Ein rotes Gerippe am Abgrund. Dieses Teil, das an das Fragment einer Korsage aus dem Rokoko erinnert, aber aus Eisenträgern gebildet ist und vor sich hin rostet, steht auf dem Felsvorsprung oberhalb des Eingangs zu einem Fjord in Neufundland. Es könnte sich um ein nautisches Feuerzeichen gehandelt haben, das die Seefahrer vor der Meerenge warnte. Ausrangiert ist es für  die Fotografin Asja Schubert nur eine Quarter World. Auf einem anderen Bild tauchen in einem Waldstück unvermittelt aus zersägten Baumstämmen gebildete Treppenstufen auf, nutzlos, sinnlos, als habe irgendwer keine Lust mehr gehabt, sich der Sache noch weiter anzunehmen. 

Asja Schubert, 1974 in Aachen geboren, schwenkte nach einem Soziologiestudium auf die Fotografie um. Sie war Meisterschülerin und Absolventin der Fotoklasse Dieter Rehm der Akademie der Bildenden Künste in München. Nach der Teilnahme an zahlreichen Gruppenausstellungen, unter anderem in der Pinakothek der Moderne, ist dies ihre erste Einzelausstellung nach dem Diplom. Sie lebt und arbeitet in München.
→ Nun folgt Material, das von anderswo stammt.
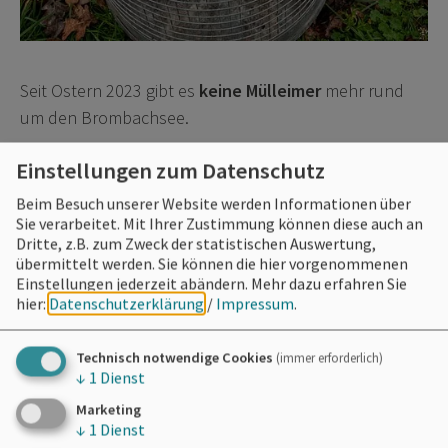
Seit Ostern 2023 gibt es
keine Mülleimer
mehr rund
um den Brombachsee.
(Ausnahme: Übernachtungsbereiche wie der
Einstellungen zum Datenschutz
SeeCamping Langlau, die Stellplätze Absberg und
Beim Besuch unserer Website werden Informationen über
Ramsberg sowie die verschiedenen Hafenanlagen).
Sie verarbeitet. Mit Ihrer Zustimmung können diese auch an
Dritte, z.B. zum Zweck der statistischen Auswertung,
Für Spezialmüll wie Windeln und Hundekot
übermittelt werden. Sie können die hier vorgenommenen
Einstellungen jederzeit abändern.
Mehr dazu erfahren Sie
sind
Sonderbehälter
aufgestellt.
hier:
Datenschutzerklärung
/
Impressum
.
Technisch notwendige Cookies
(immer erforderlich)
↓
1
Dienst
Marketing
↓
1
Dienst
Möchten Sie von
OpenStreetMap/Leaflet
Paradise 03, 2011 (c) Asja Schubert

Zu sehen sind minimalistische, schnörkellose, auch sentimentale Landschaftsaufnahmen, die nicht ohne Ironie sind. Entstanden sind sie im Rahmen ihrer Abschlussarbeit überwiegend auf Neufundland. Da steht in der Landschaft ein Schild, das auf einen ziemlich einsamen Erholungsort hinweisen will. Ein Teil der Buchstaben ist abhanden gekommen, und doch erschließt sich der Sinn und der Unsinn des Unterfangens, für etwas werben zu wollen, was nicht mehr zu bewerben ist. Sinnentleert präsentiert sich in Backside eine vereinsamt in der Wallachei zurück gebliebene Tafel, die nur noch auf Leere und Vergessenheit hinweisen kann. Sign zeigt ein an einen toten, dünnen Baum genageltes Holzschild ohne Aufschrift. Das Foto ist außen am Ausstellungsgebäude angebracht und korrespondiert mit einer dort an einem Baum angebrachten Holzschild. Eine witzige Präsentationsidee.

Auch die Verschandelungen durch Menschenhand sind zu sehen. Da wächst aus dem Wald nahe der Niagarafälle ein mächtiger Aussichtsturm mit gelbem Außenlift, als wolle er die Natur übertrumpfen. Die Aufnahmen aus der Serie Paradise zeigen die Entstehung von Ansiedlungen in der Steinöde und offenbaren zugleich die fotografische Manipulation von Szenarien. Das ist erkennbar und beabsichtigt. Die Absurdität menschlichen Denkens zeigt sich in Line. Die Geometrie des Gebäudes, dessen Verfall sich bei makelloser Fassade an dem Abblättern der Farbe an Fensterrahmen und Türe offenbart, setzt sich in der auf die Straße gepinselten Markierung fort, die überdies in der Öde albern wirkt. My Home is my Grenzstrich.

Die Bilder stellen gegenüber, was sich die Natur allmählich zurückholt und was der Mensch ihr abringt. Gewinnen kann keiner, denn was die Eine sich erobert, holt sich der Andere zurück. Die ruhigen, auf das Motiv reduzierten Bilder von Asja Schubert zeigen das und machen nachdenklich. Das eine oder andere Motiv hätte man sich in schwarz-weiß gewünscht. Es wäre eindrucksvoller. Die "subtile Farbsprache" der Fotografien, die Dieter Rehm an den Fotoarbeiten der Künstlerin so schätzt, stünde dem monochromen Experiment nicht entgegen.

Bis zum 24. April 2012 täglich von 13 bis 19 Uhr in der Orangerie, Englischer Garten 2 in München, Buslinien 54 und 154, Haltestelle Chinesischer Turm. Freier Eintritt.